- Genre: Telenovela
- Created by: Maricarmen Marín
- Written by: Eduardo Adrianzén; Rogger Vergara; Alexa Centurió;
- Directed by: Luis Barrios; Miluska Rosas;
- Creative director: Cinthia Rodríguez
- Starring: Maricarmen Marín; Patricia Barreto; Pablo Heredia; César Ritter; Korina Rivadeneira; Virna Flores;
- Theme music composer: Sebastián Martins; Maricarmen Marín; Jesús Rodríguez;
- Opening theme: "Mi corazón tun tun" by Gali
- Composer: Juan Carlos Fernández
- Country of origin: Peru
- Original language: Spanish
- No. of seasons: 1
- No. of episodes: 58

Production
- Executive producer: Rocío Ibérico Arca
- Producers: Maricarmen Marín; César Arana Díaz;
- Camera setup: Multi-camera
- Production company: ProTV Producciones

Original release
- Network: América Televisión
- Release: 15 January – 5 April 2024

= Súper Ada =

Súper Ada is a Peruvian telenovela created by Maricarmen Marín. It stars Marín as the title character, alongside Pablo Heredia, César Ritter, Korina Rivadeneira and Virna Flores. The series aired on América Televisión from 15 January 2024 to 5 April 2024.

== Plot ==
Ada is a 30-year-old single mother with an 8-year-old daughter, Ely. She lives with her 17-year-old sister, Jessy, and her mother, Olga. Ada has had bad luck in love; her daughter's father abandoned her, and she makes ends meet by working odd jobs, as she's an administrator and can't find work in her field. But she remains optimistic, which she demonstrates through her singing and songwriting. An accident involving her mother changes everything. While searching through Olga's belongings for money to help cover expenses, Ada finds a letter revealing that Olga isn't her biological mother. This sets Ada on a journey to uncover the mystery, a quest that leads her into countless predicaments as she tries to find the truth and work to support her family. Along the way, she finds love with Leonardo, a creative advertising executive from a different social class, who falls for Ada's eccentricities and unique personality.

== Cast ==
- Maricarmen Marín as Ada Morales Rivera
- Pablo Heredia as Leonardo Maximiliano "Leo" Alcázar de la Fuente
- César Ritter as José Luis "Pepe Lucho" Calderón
- Teddy Guzmán as Alucarda
- Virna Flores as María Victoria González Pérez "La Bárbara"
- Liliana Alegría as Olga Rivera
- Sandro Calderón as Donald "Pato" Vázquez
- Valentina Casfer as Elisa "Ely" Montoya Morales
- Arianna Fernández as Jessica "Jessy"
- Mateo Garrido Lecca as Gervacio "el Gomas"
- Andrea Luna as Melissa Calderón
- Rick Núñez as Ramiro Calderón
- Elsa Olivero as Dra.
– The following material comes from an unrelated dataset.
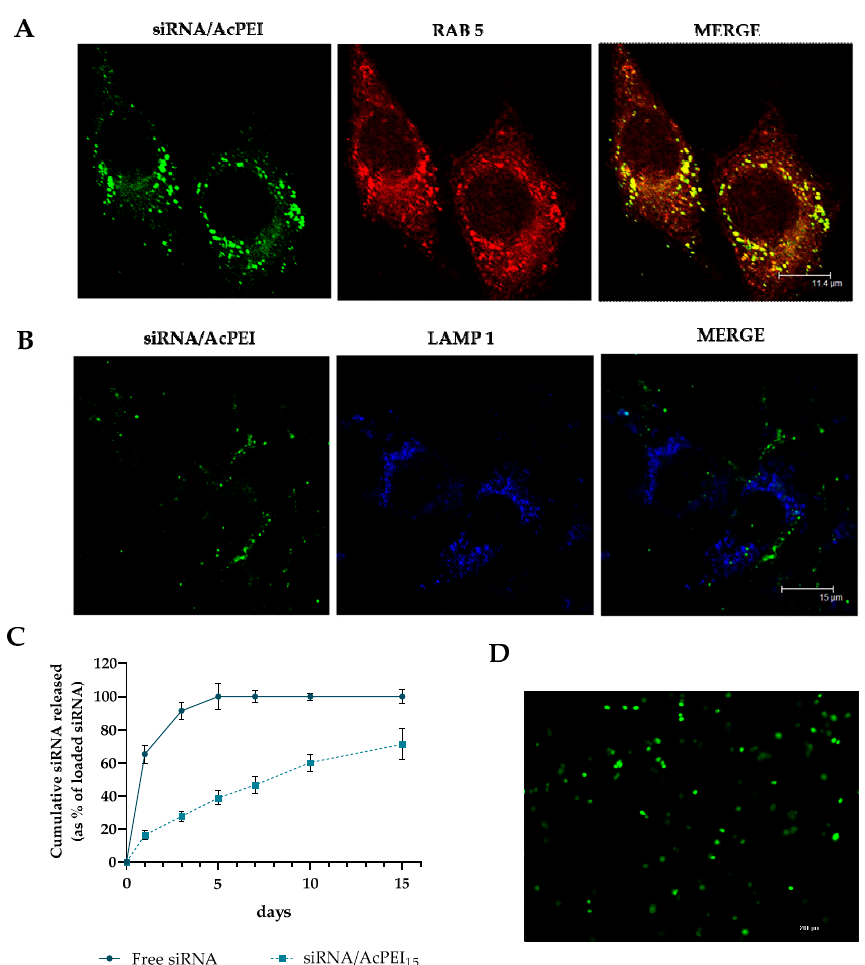
Figure 3. ( A ) Representative confocal microscopy images showing Cy5-siRNA colocalization with early endosomes tagged via a Rab5-Texas red fusion protein (scale bars, 15 µ m). Yellow dots indicate regions of siRNA colocalized with Rab5 early endosomes. ( B ) Representative confocal microscopy images showing Cy5-siRNA colocalization with lysosomes tagged via a LAMP1. Areas of colocalization appear yellow in the merged image (scale bars, 200 µ m). ( C ) Cumulative release profile of free siRNA and siRNA/AcPEI loaded in collagen matrix. The bars represent the means ± standard deviation (n = 3). ( D ) Confocal microscopy of PC3 cells cultured in 3D collagen matrix loaded with fluorescent nanocomplexes. Fluorescence micrograph at 20× magnification.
Mónica Muñoz
- Ebelin Ortiz as Enriqueta "Quitita" Palomino
- Diego Pérez Chirinos as Toribio Espergecio "el Trinche" / Thomas Expert
- Tommy Párraga as Néstor Vázquez Palomino
- Korina Rivadeneira as Macarena Williams Pigneo-Pentales
- Leslie Stewart as Pilar de la Fuente
- Sebastián Stimman as Felipe Parodi Muñoz
- Óscar Jesús as Roy "Rollito" Huamán / Roy "Rollito" Vázquez Palomino

== Reception ==
The telenovela premiered on 15 January 2024, with a percentage rating of 13.8 points, beating its timeslot competitor, the reality show El gran chef famosos. It positioned itself in second place in the overall primetime audience.